Sprüth Magers, Berlin
25 Ekim 2025 tarihine kadar devam edecek
Sprüth Magers Berlin, Finlandiyalı sanatçı Henni Alftan’ın yeni sergisi By the Skin of My Teeth ile izleyiciyi gündelik olanın sınırlarında bir yolculuğa davet ediyor. Başlığını İngilizce’de “ucundan kurtulmak” anlamına gelen bir deyimden alan sergi, sanatçının işlerinde sıklıkla hissedilen o ince eşik hâlini —gerçeklikle soyutlama arasındaki o kırılgan sınırı— temsil ediyor. Alftan’ın resimleri, “başarının” ya da “varlığın” sadece bir kıl payı farkla mümkün olduğu bir dünyayı hatırlatıyor.
Alftan, ölçeği, perspektifi ve dokuyu ustaca kullanarak sıradan sahneleri rahatsız edici bir gizemle dolduruyor. Onun gerçekçiliği, ayrıntıların fazlalığından değil, eksiltilmiş bir bakıştan doğuyor. Neredeyse soyutlamaya varan sadeliğiyle, gündelik hayatın görünürde sıradan ama sezgisel olarak tedirgin edici anlarını yakalıyor: büyük güneş gözlüğünün ardında kalan bir göz, eldivenle kaplı bir bilekte duran kol saati, kadrajdan taşan bir el feneri ışığı…

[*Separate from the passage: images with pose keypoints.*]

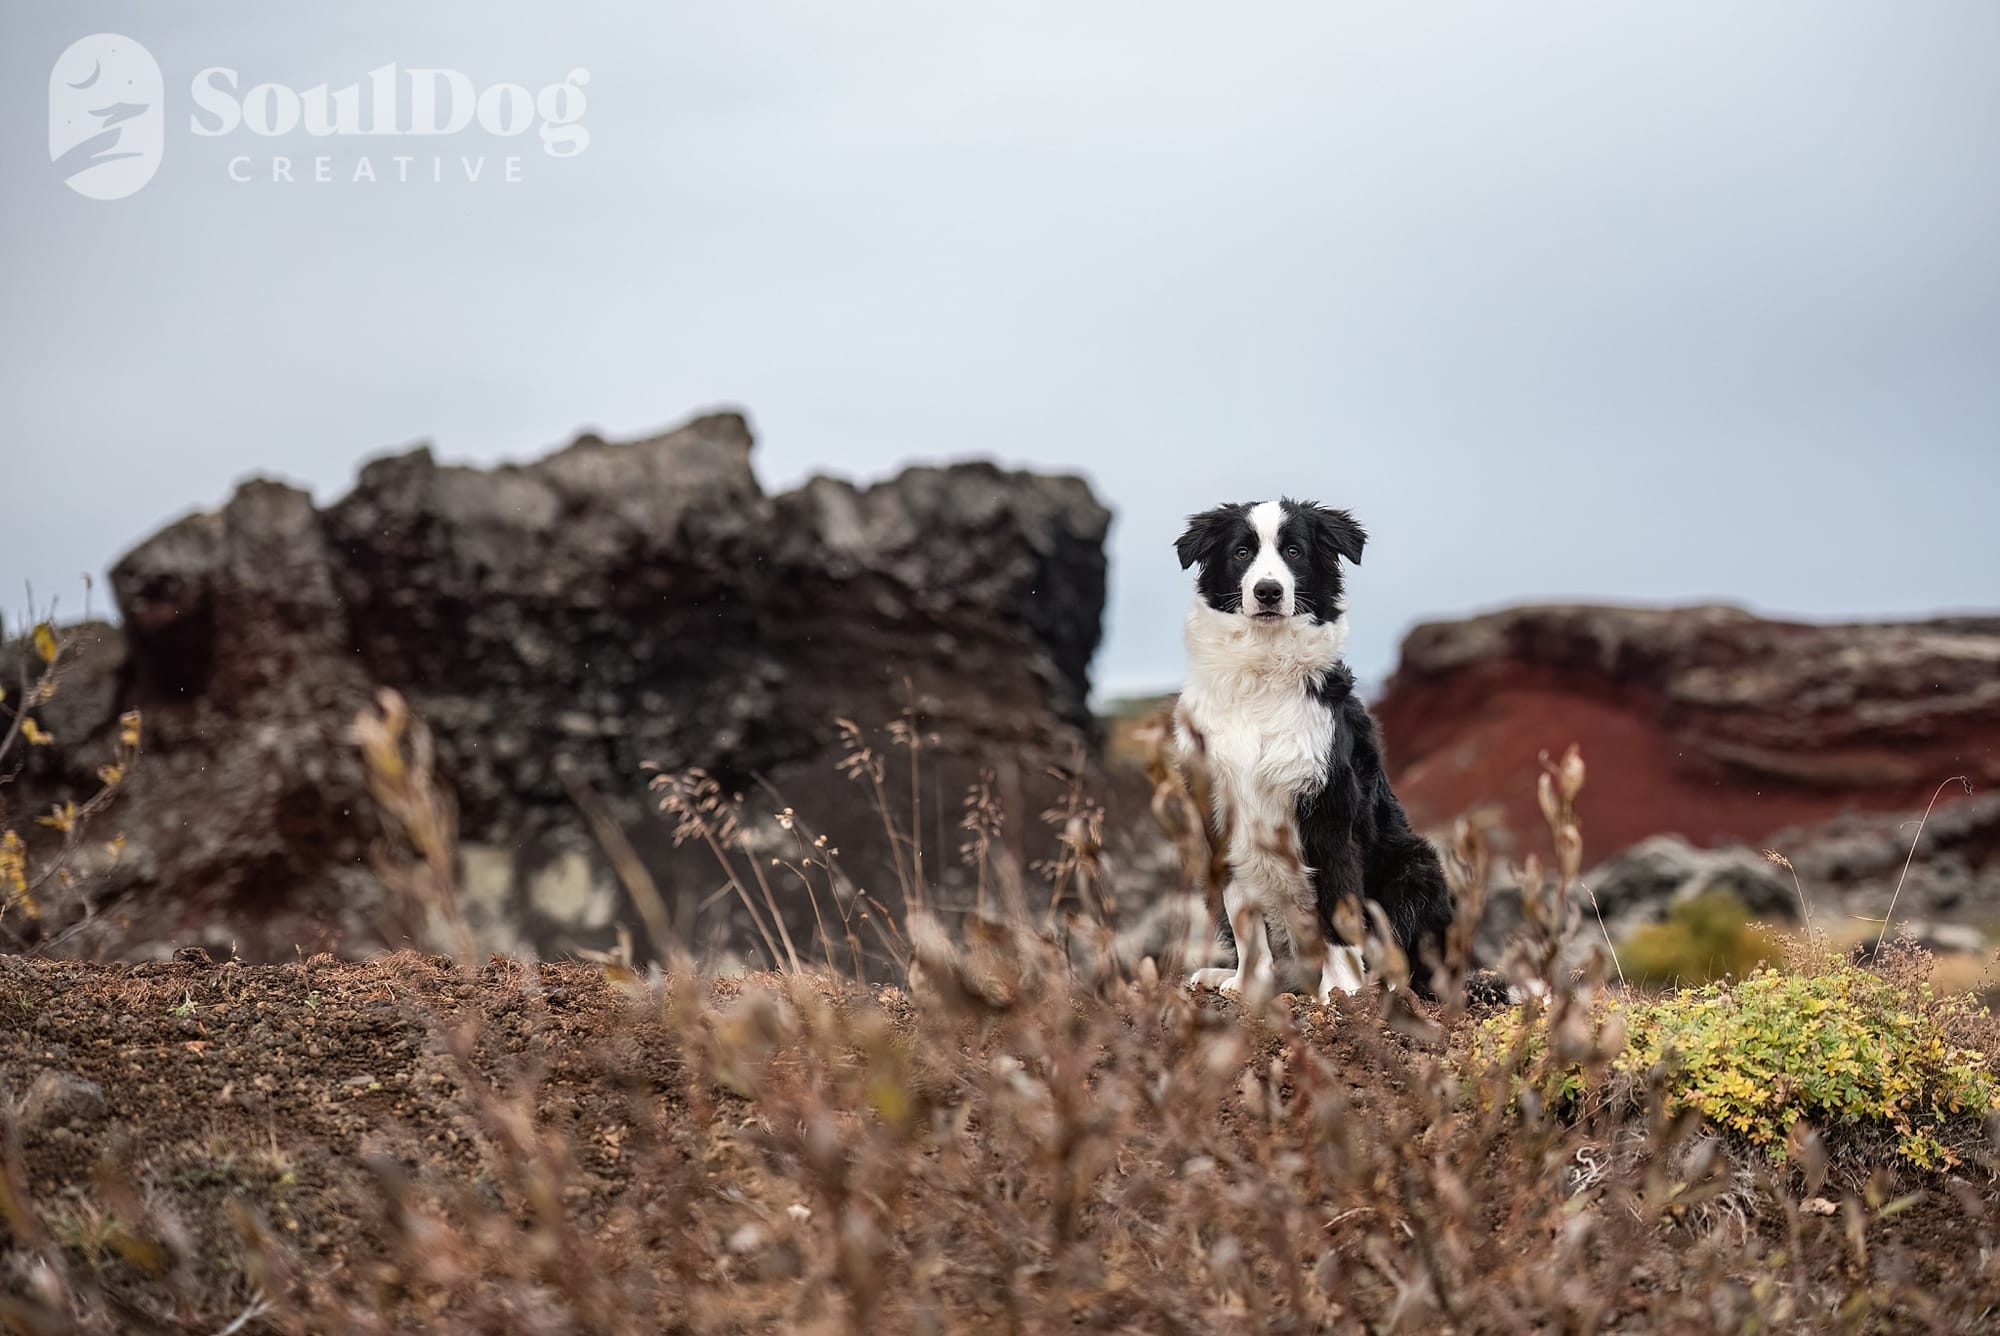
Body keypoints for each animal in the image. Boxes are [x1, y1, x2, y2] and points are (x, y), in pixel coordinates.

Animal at [1171, 498, 1454, 1001]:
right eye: (1241, 552)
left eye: (1294, 551)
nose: (1267, 591)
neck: (1262, 677)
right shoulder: (1221, 813)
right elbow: (1245, 919)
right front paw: (1249, 985)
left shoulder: (1329, 811)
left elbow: (1338, 910)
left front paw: (1341, 991)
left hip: (1415, 864)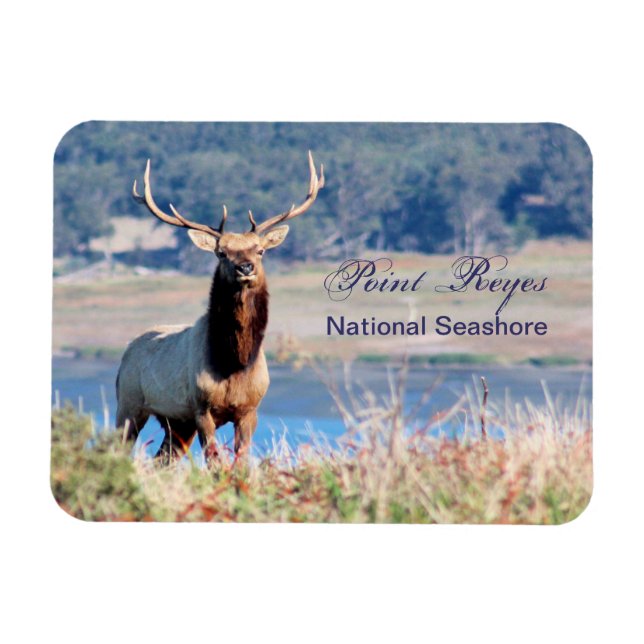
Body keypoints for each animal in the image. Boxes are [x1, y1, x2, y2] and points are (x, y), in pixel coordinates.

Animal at [116, 151, 325, 463]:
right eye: (221, 252)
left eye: (260, 250)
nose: (245, 267)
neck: (233, 365)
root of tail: (126, 351)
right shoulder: (201, 408)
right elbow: (215, 462)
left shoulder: (250, 410)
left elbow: (241, 461)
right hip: (129, 403)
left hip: (176, 422)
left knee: (161, 461)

Sergi, sanatçının yağlı boya resimlerine ek olarak, renkli kâğıt üzerine yaptığı yeni çizim serisini de içeriyor. Küçük ölçekli bu işler, yukarıdan bakılan gündelik nesneleri —bir anahtar, bir çivi, bir kibrit, bir diş— geometrik bir düzen içinde sunarak bakışın yoğunluğunu artırıyor.
Alftan’ın resimleri birbirleriyle sessiz diyaloglar kuruyor. Pour (Déjà-vu) (2025) adlı çalışmada bir bardağa süt dökülürken sıvı hâlâ camın içinde tutulur; buna karşılık Flood (2025) tablosunda su taşarak arabaları yutan bir sahneye dönüşür. Bu karşıtlık, sanatçının “Déjà-vu” alt başlığını verdiği ikili resim dizilerinde zamansal bir geçişin parçasıdır: aynı sahnenin iki hâli, iki nefes arası fark gibi.

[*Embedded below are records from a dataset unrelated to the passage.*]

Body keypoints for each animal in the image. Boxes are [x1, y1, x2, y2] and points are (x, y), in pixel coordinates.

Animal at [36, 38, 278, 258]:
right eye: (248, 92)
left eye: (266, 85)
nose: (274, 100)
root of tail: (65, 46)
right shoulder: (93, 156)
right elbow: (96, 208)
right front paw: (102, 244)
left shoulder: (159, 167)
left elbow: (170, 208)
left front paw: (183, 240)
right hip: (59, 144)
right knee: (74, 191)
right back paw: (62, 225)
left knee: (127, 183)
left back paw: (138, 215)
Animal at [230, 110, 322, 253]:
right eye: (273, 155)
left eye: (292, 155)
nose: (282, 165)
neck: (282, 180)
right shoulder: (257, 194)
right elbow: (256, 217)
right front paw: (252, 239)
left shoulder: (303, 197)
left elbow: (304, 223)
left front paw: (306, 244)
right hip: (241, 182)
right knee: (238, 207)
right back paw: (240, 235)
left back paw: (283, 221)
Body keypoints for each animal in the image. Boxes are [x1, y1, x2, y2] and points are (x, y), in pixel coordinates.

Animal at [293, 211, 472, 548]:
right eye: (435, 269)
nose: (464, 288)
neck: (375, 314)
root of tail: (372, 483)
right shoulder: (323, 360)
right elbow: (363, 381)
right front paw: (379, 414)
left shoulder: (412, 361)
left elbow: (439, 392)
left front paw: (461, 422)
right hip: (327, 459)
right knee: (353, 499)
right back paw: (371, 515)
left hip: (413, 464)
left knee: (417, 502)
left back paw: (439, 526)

Alftan, gündelik nesneleri temsil ederken, trompe-l’œil (gözü yanıltma) ve natürmort geleneğiyle de ince bir bağ kurar. Tuval çerçevelerindeki beyaz paspartular, bu nesneleri müze vitrini estetiğine taşır; böylece izleyiciye hem mesafe hem yakınlık hissi verir.

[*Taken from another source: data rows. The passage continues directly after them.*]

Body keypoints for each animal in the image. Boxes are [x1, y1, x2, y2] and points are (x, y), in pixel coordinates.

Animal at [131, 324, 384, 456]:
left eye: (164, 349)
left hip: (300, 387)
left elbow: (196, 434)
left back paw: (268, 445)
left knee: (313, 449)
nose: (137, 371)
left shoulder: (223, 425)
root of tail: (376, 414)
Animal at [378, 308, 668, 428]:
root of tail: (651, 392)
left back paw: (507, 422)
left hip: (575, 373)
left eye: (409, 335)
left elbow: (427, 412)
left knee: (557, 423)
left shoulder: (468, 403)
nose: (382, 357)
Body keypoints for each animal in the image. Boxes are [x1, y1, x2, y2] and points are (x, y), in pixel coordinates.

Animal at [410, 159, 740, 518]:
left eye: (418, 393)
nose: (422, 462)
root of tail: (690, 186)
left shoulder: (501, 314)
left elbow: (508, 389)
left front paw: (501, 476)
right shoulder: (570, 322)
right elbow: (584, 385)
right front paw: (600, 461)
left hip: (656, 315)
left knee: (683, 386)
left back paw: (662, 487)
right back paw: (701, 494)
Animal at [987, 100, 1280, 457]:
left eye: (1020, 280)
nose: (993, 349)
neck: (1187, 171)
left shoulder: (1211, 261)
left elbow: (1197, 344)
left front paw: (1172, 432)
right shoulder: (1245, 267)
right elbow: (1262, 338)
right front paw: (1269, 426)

Sanatçının “resmin kendisi üzerine resimler” olarak tanımladığı bu üretimlerde, boyanın maddeselliği başlı başına bir konuya dönüşür. Hand in Pocket (2025) adlı işte kumaşın dokusu, boyanın yüzeyinde yeniden üretilir; Haircut (2024)’ta kesilmek üzere olan saç telleri, kalın boya izleriyle kabartılı bir biçim kazanır.
Bazı tablolar, sanat tarihine göndermelerle zenginleşir. Overpass (2025)’te Monet’nin köprüleri ile Hiroshige’nin manzaraları çağrışırken, bu imgeler neredeyse soyut bir otoyol boşluğuna dönüşür. Bu tür “görsel aktarım”lar, Alftan’ın çağdaş görsel kültürü klasik resimle harmanlama biçimini gözler önüne serer.
Alftan’ın dünyasında gündelik olan ile görsel bellek iç içe geçer. Nesneler tanıdıktır ama tanıdık oldukları ölçüde yabancılaşmışlardır. Onun titizlikle kurguladığı bu resimler, bakışın sınırlarını, hatırlamanın bulanıklığını ve temsilin kırılgan doğasını sorgular.
By the Skin of My Teeth, Alftan’ın resim pratiğini tanımlayan o ince dengeyi görünür kılıyor: sıradan ile olağandışı, mesafe ile yakınlık, soyutla somut arasında sürekli bir salınım. Sanatçı, bize görmenin kendisinin ne kadar kırılgan, ne kadar “ucundan kurtarılmış” bir eylem olduğunu hatırlatıyor.